Chosen: Postgres + pgvector
Rejected: Milvus, Qdrant, Pinecone

A dedicated vector store adds an entire service dependency for a capability Postgres already has. pgvector colocates relational data (profiles, write queue, auth) with vector data. For the scale Sci operates at — millions of memories per user, not billions — pgvector's HNSW index is more than sufficient. Simpler ops, simpler backup, simpler sovereignty story.

Custom TypeScript MCP server over OpenMemory

Chosen: @sci/mcp (custom)
Rejected: OpenMemory (Mem0), Letta/MemGPT

OpenMemory is tied to Mem0's infrastructure and Python ecosystem. Letta/MemGPT has strong opinions about agent architecture. Sci needs to serve any MCP-compatible agent without being opinionated about the agent's internals. Custom TypeScript gives full control over the MCP tool surface, auth tiers, and profile scoping.

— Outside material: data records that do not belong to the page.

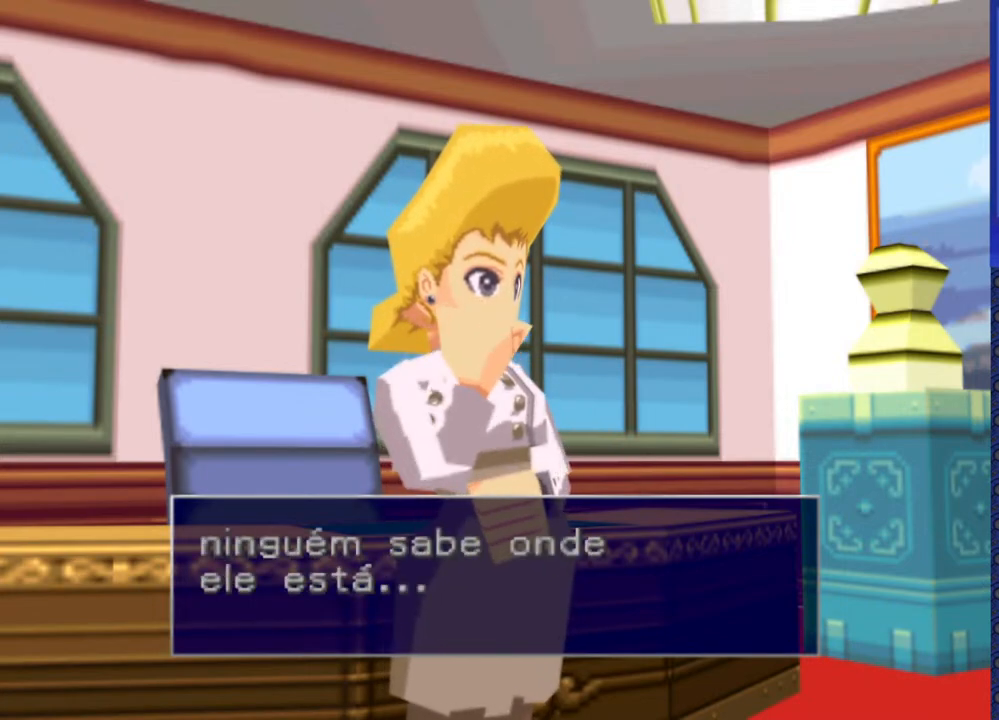
{"buttons": [], "events": []}
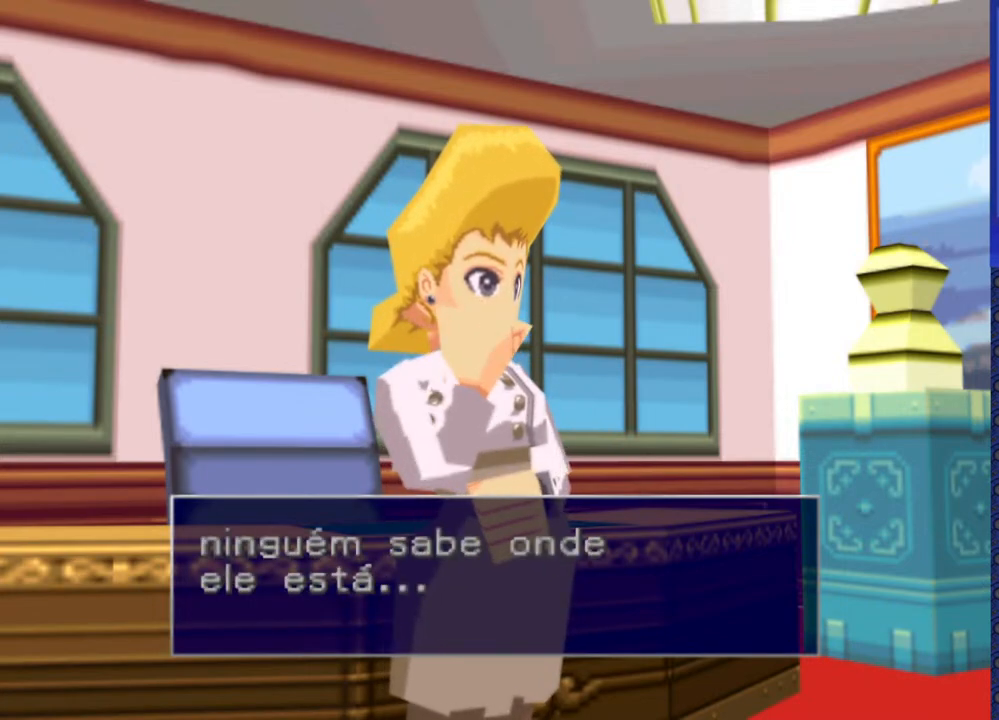
{"buttons": [], "events": []}
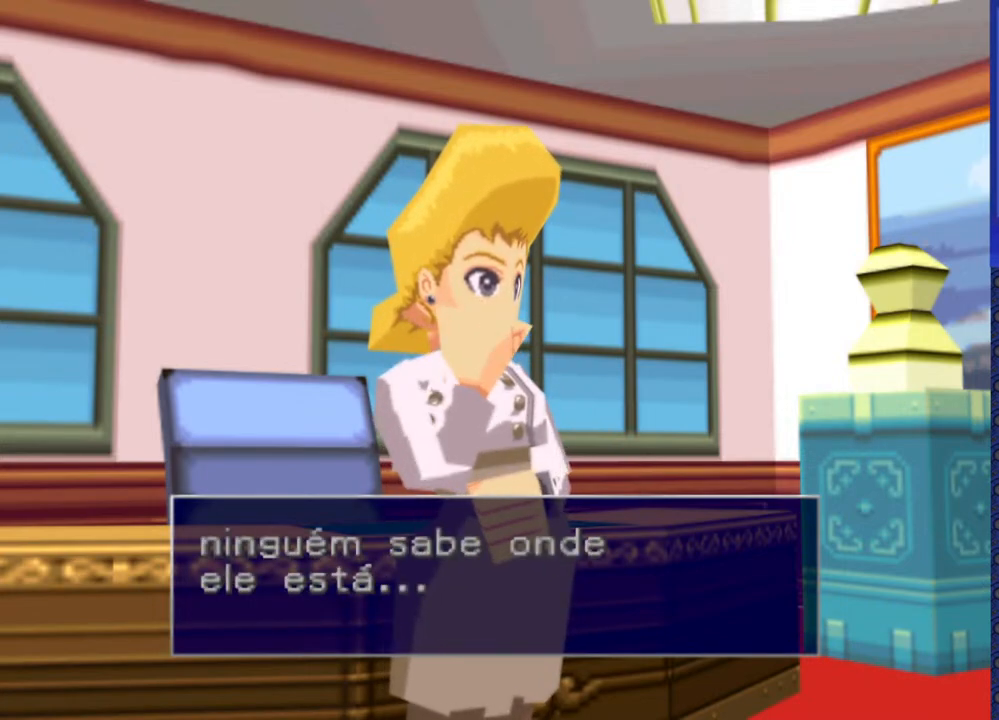
{"buttons": [], "events": []}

SQLite + hnswlib for cloud backends over "Postgres everywhere"

Chosen: SQLite + hnswlib (cloud)
Rejected: Remote Postgres / managed database

Cloud storage backends (Dropbox, S3, iCloud) need to work with files — not running servers. SQLite is the right database for "a file that is a database." hnswlib is a fast HNSW implementation that works without a server process. Two files in your Dropbox is a more honest implementation of "your data is literally in your Dropbox" than a Postgres instance that syncs to Dropbox.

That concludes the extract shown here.